- Meeting abstract
- Open Access
Can DRGs be over cooked? Or how fine a refinement is that?
© Aisbett; licensee BioMed Central Ltd. 2010
Published: 6 October 2010
The thinking behind DRGs contains not only clinical concepts but also ideas drawn from health economics and statistics (particularly sampling theory). One example of the influence of economics is the literature on DRGs in reimbursement systems. DRGs are generally placed between fee for service and risk -adjusted capitation. An example of the influence of statistics is the assumption that within an appropriate group of hospitals, all hospitals will, on average, deliver the same resource content with the same quality of care to each DRG they treat.
Economics and statistics play a much wider role in case mix than illustrated by the examples above. For instance, the theory of incentives and the Generalized Central Limit Theorem (DRG swings and roundabouts) serve as a means of broadening hospital groups. This presentation, however, will focus on the economics and statistics to make its point.
To begin with, case-mix methods almost always involve a DRG classification system and ancillary information; for example, partitioning of same-day cases. Therefore, the placement of case mix on the continuum between fee for service and capitation is indicative of a range rather than a point.
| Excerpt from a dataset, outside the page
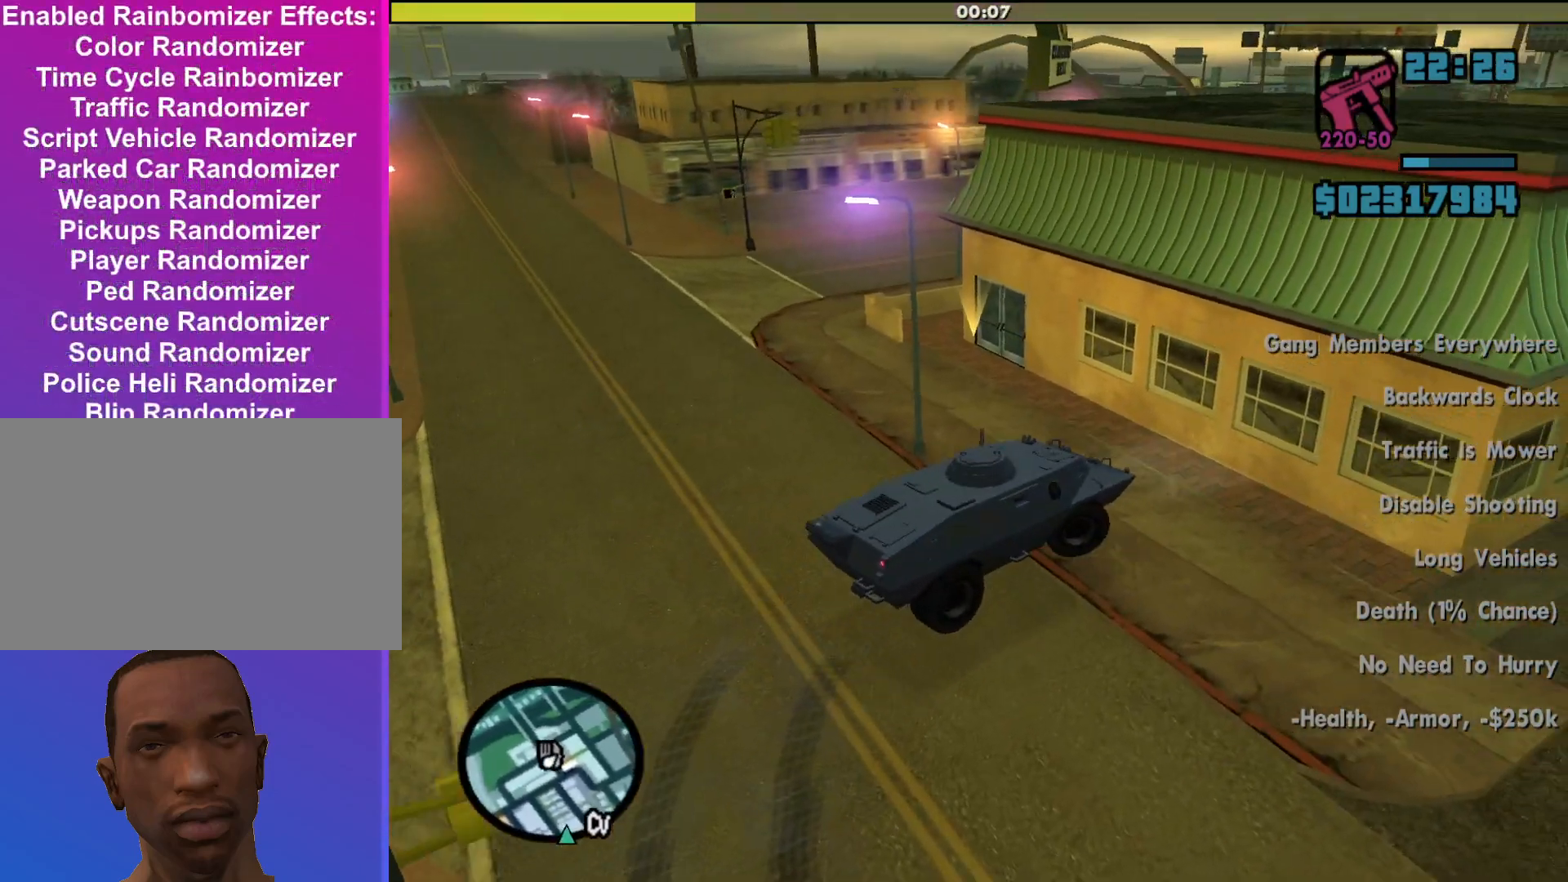
{"keys": ["f"], "mouse": [], "events": [[167, "d", "up"], [167, "s", "down"], [467, "f", "down"], [500, "s", "up"]]}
Some placements in the range may be more appropriate for an insurance-based system, while others more appropriate for a universal publicly funded health-care system.
Similarly, DRG systems vary in the number of case types they contain. Thus, smaller treatment populations may result in low-volume DRGs which do not provide sufficient central tendency for hospital comparison.
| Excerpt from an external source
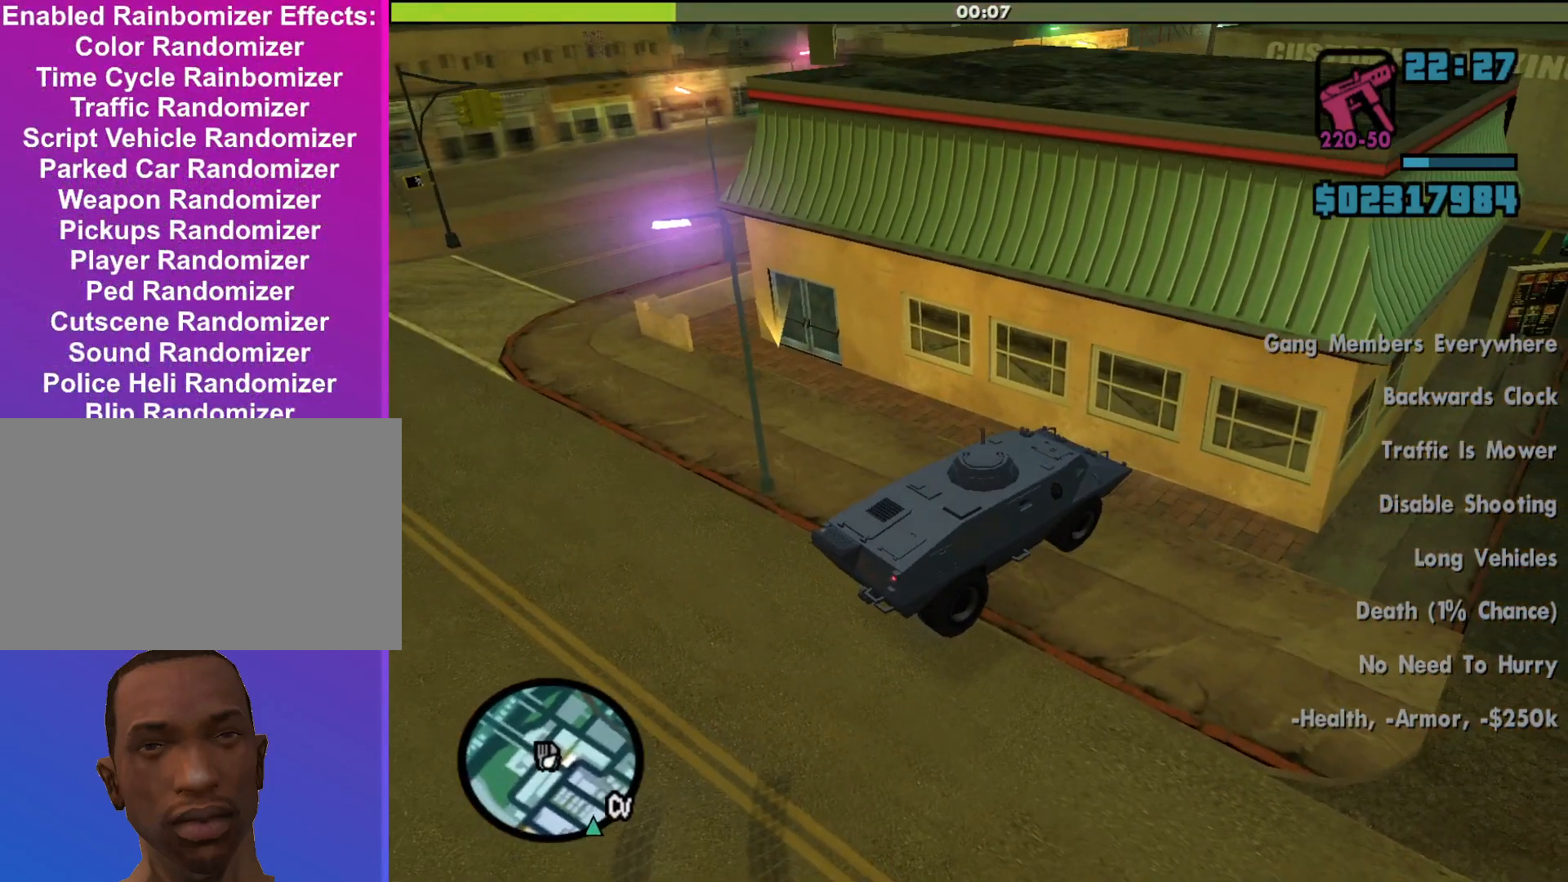
{"keys": [], "mouse": [], "events": [[67, "f", "up"], [167, "f", "down"], [267, "f", "up"]]}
The contention of this paper is that an inpatient classification system suitable for the USA or Germany may not be appropriate for New South Wales (Australia) or Ireland. The contribution of this paper is an assessment of the sensitivity of desired outcomes of patient classification to the assumptions underpinning case mix.
Analysis of some aspects of the hypothesis can be based on grouped data from NSW and Ireland; in particular, the effect of partitioning DRGs on admission type and day-case status. We test adjacent DRGs that are split between complex and other episodes for consistency of complex proportions across hospitals. The confinement DRGs (along with others) are considered.
Statistical analysis is also applied to the population assumption, both in overall size and in demographic consistency, across hospitals within the system(s). In particular, eye hospitals, women’s hospitals and paediatric hospitals are assessed for the persistence of system-wide DRG cost and stay relativities.
A number of the other aspects (particularly those about incentives) must be argued on more a theoretical basis. This will include reference to the rich literature that exists.
The maintenance of DRG cost and LOS relativities across all hospitals in a group is more difficult when the number of DRGs is low, but the evaluation of those relativities is more difficult when the number of DRGs is high. The trade-off is very clearly driven by population size.
The maintenance of DRG-derived incentives is reduced by increasing the number of case types, both through greater potential for over servicing and less reliable costs and relativities. Having fewer case types places greater emphasis on the treatment population assumption that underlies case mix, but improves the consistency of cost relativities and hence leads to fairer evaluation and funding.
DRGs can be over cooked, but it depends on the application. There is a fairly wide range of detail (e.g., number of case types) that may have little effect on the utility of the classification, and as a result many DRG refinements make little difference. However, any choice of classification should consider the nature of the treatment population and the health system.
There is a real danger that a large classification will be over-specified (impairing incentives) and inaccurately estimated when applied to a smaller treatment population in a public-health system.
This article is published under license to BioMed Central Ltd.